§ **PASSAGE**:
-*-*-

2.1 Study site
Medical data were retrospectively analyzed for COVID-19 patients who were admitted between December 2022 and February 2023 to receive COVID‐19 related treatments at a large medical center in Chin. It is a university-affiliated, tertiary care center featuring 4,864 beds, 88 inpatient wards, and 54 clinical departments. The study period was chosen to correspond to when China declared its “reopening policy”, relieving strict virus control measures that had been in place since 2019; this led to a sharp rise in the number of infections during the next two months. During the study period, all elective surgeries were cancelled; only emergency surgeries were permitted.
The medical staff were volunteered to take part in this program. There was at least one pulmonogist in each medical team. Both junior and senior medical staff from different specialties were trained through a streamlined program to provide respiratory care. Normal work shifts were modified to ensure adequate staffing in the remodeled departments while also allowing workers to take breaks. There was a standard guideline for all medical staff on how to treat the COVID-19 patients. During the study period, remodeled respiratory departments (n = 42) worked in parallel with conventional respiratory departments (n = 4) to provide care to COVID-19 patients.
2.2 Inclusion and exclusion criteria
Patients were enrolled in the study if they were diagnosed between December 2022 and February 2023 with SARS-CoV-2 infection based on a PCR test and required hospitalization because of COVID-19. Patients were excluded if they were younger than 18, not have hospitalization, not diagnosed with SARS-CoV-2 infection, or admitted and discharged on the same day.
2.3 Data collection and study outcomes
The primary outcome in this study was all-cause in-hospital mortality. Secondary outcomes were the length of hospitalization (total length of stay in any part of the hospital), rates of patients who were critically or non-critically ill, rate of complications, healthcare costs, and rates of COVID-19 related intervention and medications.
Data on demographic, clinical, laboratory, and healthcare costs were extracted from the central hospital database. Disease diagnosis, comorbidities, and complications were extracted as the International Classification of Diseases (ICD-10) codes. Extracted data were carefully checked against the original database to ensure the absence of errors. Oxygen interventions included air, non-invasive ventilation, high-flow nasal oxygen, prone positioning, and invasive mechanical ventilation with tracheal intubation. Medications included antiviral therapy (nirmatrelvi, azvudine), glucocorticoids (dexamethasone, methylprednisolone), the interleukin-6 inhibitor tocilizumab, and the Janus kinases (JAK) inhibitor (baricitinib). We analyzed healthcare costs for tests and products that attending physicians considered necessary to treat COVID-19 and comorbidities; these costs were borne by participants’ health insurance and local government. Separate costs were calculated for drugs; therapies, including supplemental oxygen and hemopurification; diagnostic laboratory tests, including microbiology, hematology, biochemistry, and blood gas analysis; diagnostic imaging, including X-ray, computed tomography (CT), and B-mode ultrasonography; consultations with specialists; and surgery, including use of the operating theater and intensive care unit, as well as the costs of the surgery itself.

-*-*-

§ **EXERCISE OBJECTIVE**: Reproduce verbatim the part of the study-methods text that begins at the words "The medical staff" and ends after "to COVID-19 patients.".

§ **SUPPLIED ENTRIES**:
-*-*-

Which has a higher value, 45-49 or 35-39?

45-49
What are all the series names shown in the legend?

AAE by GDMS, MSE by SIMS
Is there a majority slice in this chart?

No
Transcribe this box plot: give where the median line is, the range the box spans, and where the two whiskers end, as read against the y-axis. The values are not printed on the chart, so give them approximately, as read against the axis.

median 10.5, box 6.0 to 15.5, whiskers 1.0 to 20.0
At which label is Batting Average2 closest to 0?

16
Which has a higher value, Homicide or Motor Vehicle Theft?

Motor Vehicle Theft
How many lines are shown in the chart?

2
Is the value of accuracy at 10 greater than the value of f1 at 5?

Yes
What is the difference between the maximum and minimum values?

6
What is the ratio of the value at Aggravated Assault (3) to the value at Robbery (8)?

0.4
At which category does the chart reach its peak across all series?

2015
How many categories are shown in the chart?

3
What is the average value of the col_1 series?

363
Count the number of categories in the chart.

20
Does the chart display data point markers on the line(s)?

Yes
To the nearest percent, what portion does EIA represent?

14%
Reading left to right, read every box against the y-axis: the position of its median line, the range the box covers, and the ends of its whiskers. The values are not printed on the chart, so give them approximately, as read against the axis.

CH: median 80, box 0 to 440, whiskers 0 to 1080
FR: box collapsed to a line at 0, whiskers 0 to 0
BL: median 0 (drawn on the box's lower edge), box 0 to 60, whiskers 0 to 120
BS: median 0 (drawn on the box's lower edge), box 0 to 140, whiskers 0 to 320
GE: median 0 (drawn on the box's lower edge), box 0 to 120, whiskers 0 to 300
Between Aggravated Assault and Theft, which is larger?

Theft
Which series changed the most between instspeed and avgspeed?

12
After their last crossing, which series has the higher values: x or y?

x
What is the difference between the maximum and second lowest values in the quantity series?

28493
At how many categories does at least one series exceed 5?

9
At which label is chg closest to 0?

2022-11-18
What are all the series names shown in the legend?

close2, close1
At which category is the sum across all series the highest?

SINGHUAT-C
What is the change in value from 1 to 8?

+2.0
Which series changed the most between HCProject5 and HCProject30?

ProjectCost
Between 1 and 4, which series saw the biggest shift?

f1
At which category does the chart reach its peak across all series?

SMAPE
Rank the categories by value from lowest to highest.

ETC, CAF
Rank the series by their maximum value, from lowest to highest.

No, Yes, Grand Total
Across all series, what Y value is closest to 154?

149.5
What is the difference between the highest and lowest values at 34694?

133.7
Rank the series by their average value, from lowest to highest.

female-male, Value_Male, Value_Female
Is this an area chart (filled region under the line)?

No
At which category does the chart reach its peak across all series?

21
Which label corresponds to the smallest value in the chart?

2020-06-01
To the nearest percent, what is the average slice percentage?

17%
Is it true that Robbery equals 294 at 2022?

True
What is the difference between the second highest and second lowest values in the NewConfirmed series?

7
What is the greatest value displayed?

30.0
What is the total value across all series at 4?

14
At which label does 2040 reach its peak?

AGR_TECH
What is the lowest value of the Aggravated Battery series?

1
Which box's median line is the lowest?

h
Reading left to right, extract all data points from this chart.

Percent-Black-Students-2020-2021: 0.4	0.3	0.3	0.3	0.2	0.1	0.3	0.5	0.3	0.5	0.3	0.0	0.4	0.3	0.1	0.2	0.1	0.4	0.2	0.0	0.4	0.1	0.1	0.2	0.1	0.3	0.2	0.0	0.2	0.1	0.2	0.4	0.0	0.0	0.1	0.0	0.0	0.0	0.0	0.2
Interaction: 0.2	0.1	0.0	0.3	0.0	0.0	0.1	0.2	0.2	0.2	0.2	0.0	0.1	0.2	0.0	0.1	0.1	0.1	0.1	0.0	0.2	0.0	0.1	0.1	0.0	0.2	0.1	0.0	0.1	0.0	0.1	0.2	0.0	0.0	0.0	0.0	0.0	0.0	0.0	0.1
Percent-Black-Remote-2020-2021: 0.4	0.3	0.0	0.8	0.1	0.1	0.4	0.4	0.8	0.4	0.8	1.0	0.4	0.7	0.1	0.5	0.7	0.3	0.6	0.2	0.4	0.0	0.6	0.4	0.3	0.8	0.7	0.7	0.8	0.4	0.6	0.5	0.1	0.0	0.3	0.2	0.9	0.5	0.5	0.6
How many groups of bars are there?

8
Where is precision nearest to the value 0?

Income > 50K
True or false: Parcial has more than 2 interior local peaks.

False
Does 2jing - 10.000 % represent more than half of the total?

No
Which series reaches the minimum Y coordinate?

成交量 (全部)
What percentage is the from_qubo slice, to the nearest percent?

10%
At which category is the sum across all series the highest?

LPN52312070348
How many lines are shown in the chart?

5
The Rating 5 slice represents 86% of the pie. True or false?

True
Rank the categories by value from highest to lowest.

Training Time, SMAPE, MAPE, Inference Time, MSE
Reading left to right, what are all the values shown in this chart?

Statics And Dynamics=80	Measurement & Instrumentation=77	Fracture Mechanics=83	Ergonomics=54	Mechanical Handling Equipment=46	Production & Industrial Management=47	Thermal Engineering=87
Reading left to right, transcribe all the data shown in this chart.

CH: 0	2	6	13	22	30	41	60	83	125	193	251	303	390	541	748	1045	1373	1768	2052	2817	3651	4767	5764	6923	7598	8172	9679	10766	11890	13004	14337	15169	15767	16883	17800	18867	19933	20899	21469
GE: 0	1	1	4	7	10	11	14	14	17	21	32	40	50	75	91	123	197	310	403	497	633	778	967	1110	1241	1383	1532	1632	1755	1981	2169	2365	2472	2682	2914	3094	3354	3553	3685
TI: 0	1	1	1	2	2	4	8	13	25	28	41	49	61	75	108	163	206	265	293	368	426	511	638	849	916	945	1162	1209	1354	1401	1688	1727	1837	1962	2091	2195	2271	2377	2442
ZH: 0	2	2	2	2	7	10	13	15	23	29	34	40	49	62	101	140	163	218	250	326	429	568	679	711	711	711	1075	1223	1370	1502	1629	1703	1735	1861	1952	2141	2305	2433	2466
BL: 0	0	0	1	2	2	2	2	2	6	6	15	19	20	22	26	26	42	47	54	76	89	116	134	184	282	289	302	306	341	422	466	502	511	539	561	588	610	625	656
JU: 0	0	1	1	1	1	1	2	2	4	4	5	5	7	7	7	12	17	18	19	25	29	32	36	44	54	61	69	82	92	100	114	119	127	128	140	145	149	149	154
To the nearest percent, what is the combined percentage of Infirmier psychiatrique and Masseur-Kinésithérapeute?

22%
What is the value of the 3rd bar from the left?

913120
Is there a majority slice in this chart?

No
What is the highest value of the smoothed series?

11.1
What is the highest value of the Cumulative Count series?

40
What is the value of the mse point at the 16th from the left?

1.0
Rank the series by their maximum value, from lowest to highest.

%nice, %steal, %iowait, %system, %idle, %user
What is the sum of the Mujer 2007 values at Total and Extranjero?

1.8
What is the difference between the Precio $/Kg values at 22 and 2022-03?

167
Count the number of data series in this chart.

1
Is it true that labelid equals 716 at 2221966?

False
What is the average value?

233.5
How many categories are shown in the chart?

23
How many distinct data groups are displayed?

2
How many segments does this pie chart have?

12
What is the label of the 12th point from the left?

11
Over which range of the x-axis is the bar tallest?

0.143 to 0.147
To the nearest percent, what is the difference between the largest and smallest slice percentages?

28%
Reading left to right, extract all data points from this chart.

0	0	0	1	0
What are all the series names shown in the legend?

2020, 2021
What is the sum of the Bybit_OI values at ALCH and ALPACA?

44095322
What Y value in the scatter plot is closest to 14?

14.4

-*-*-

§ **TASK RESULT**:
The medical staff were volunteered to take part in this program. There was at least one pulmonogist in each medical team. Both junior and senior medical staff from different specialties were trained through a streamlined program to provide respiratory care. Normal work shifts were modified to ensure adequate staffing in the remodeled departments while also allowing workers to take breaks. There was a standard guideline for all medical staff on how to treat the COVID-19 patients. During the study period, remodeled respiratory departments (n = 42) worked in parallel with conventional respiratory departments (n = 4) to provide care to COVID-19 patients.